After the first black president, who will be second?

By Vanessa Williams,January 20, 2013

President Obama’s historic election in 2008 and his reelection last year proved decisively that race is no longer an insurmountable hurdle to high political office in the United States.

But the current pool of possible candidates suggests that the next black president will not be taking the oath of office anytime soon.

“In the shadow of Barack Obama, there’s not been a lot of growth,” Cornell Belcher, a pollster who was involved in the president’s 2008 campaign, said. “It is really hard for minorities to get elected at the statewide level, and before you start talking about president, frankly, you have to get elected to statewide office.”
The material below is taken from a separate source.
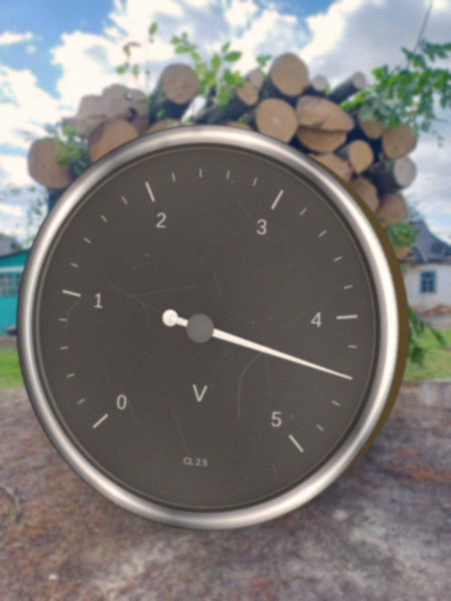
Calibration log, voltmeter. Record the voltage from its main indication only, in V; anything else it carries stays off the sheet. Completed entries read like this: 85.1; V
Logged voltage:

The notion of a post-Obama reformation of black politics has not been borne out at the ballot box, as black politicians continue to struggle to win the statewide offices that are the traditional paths to the presidency.
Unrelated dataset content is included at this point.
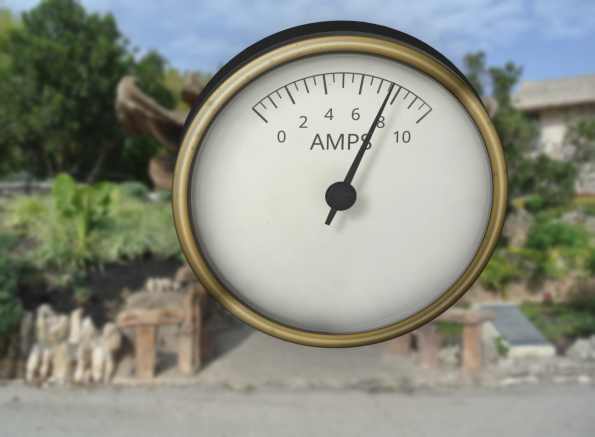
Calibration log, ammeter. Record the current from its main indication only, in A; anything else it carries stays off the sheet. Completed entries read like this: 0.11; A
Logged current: 7.5; A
While the election of the first black president marked a significant break from the country’s history of racial prejudice, race still matters: The vast majority of black elected officials are put into office by black voters. Even Obama needed large numbers of black and Latino votes to win, particularly last year, when a majority of whites voters voted for someone else.

Ashley Bell, a former county official in Georgia who switched from the Democratic to the Republican Party with an eye on a future run for statewide office, said that Obama “did convince a lot of young black politicians that they can aspire to crossover offices. We may not live in a post-racial America, but I think we do live in a new era of politics where, on either side of the aisle, everyone knows that a good political candidate is one with crossover appeal, be they white or black or Latino.”
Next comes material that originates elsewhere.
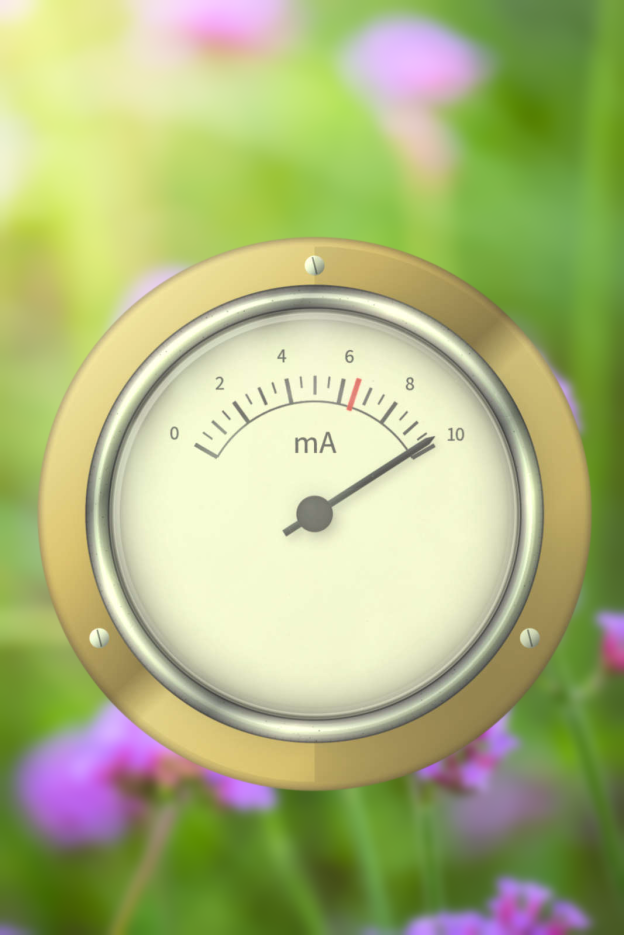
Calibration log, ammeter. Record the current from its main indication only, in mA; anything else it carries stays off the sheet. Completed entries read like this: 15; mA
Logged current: 9.75; mA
While the country’s changing demographics will favor political leaders of color in the future, the current landscape remains challenging for minority candidates seeking statewide office, particularly governorships and U.S. Senate seats, the typical steppingstones to presidential bids.

Deval L. Patrick (D-Mass.) currently is the nation’s only black governor, and Tim Scott (R-S.C.) is the only black member of the Senate, having recently been appointed to fill a vacancy.

Patrick, 56, is often mentioned as a potential presidential candidate, but he has said he has no plans to run in 2016. No other black politicians’ names have come up on the short list of credible contenders for the next national election.

On the GOP side of the aisle, former secretary of state Condoleezza Rice has been mentioned as a possible candidate but has steadfastly denied any interest. Colin Powell, who preceded Rice as President George W. Bush’s secretary of state, was once a favored GOP prospect, but he also declined to run.

Most recently, Herman Cain, a black Georgia businessman, was briefly a hit among Republican grass-roots activists in the run-up to the primaries, but he dropped his candidacy after a woman revealed a longtime extramarital affair and other women accused him of sexual harassment.

Obama’s political trajectory was extraordinary for any political figure. He rocketed to the top tier of national politics after a stirring speech at the 2004 Democratic National Convention, where he used his personal story and oratorical skills to call for uniting a country long divided by race and partisan politics. His election that year to the Senate was helped by the implosion of his strongest opponents in the primary and general elections.

Obama was the third African American to be elected to the Senate since Reconstruction when he won the seat from Illinois seat in 2004; Patrick is only the second black governor elected since that period.

Black politicians seeking to build cross-racial coalitions must make sure they don’t alienate black voters with their appeals to white and others. Former Washington mayor Adrian M. Fenty (D), whose name was often included in the list of black political leaders who, like Obama, crossed the old lines of racial politics, lost his bid for a second term after African American voters deemed him more concerned with pleasing the city’s growing white professional class.

Newark Mayor Cory Booker (D), whose name is still on the A-list of nouveau black pols, struggled to overcome the skepticism of African American voters in his first, unsuccessful mayoral campaign.

Booker, a Rhodes Scholar who grew up in Harrington Park, N.J., an upscale suburb of Newark, lost in 2002 to longtime former mayor Sharpe James (D), who said Booker was “not black enough.”

The 43-year-old Booker, now in his second term as mayor, filed papers this month to form a campaign committee for a Senate run in 2014. He also is mentioned as a potential future presidential candidate. Booker’s office did not make him available for an interview.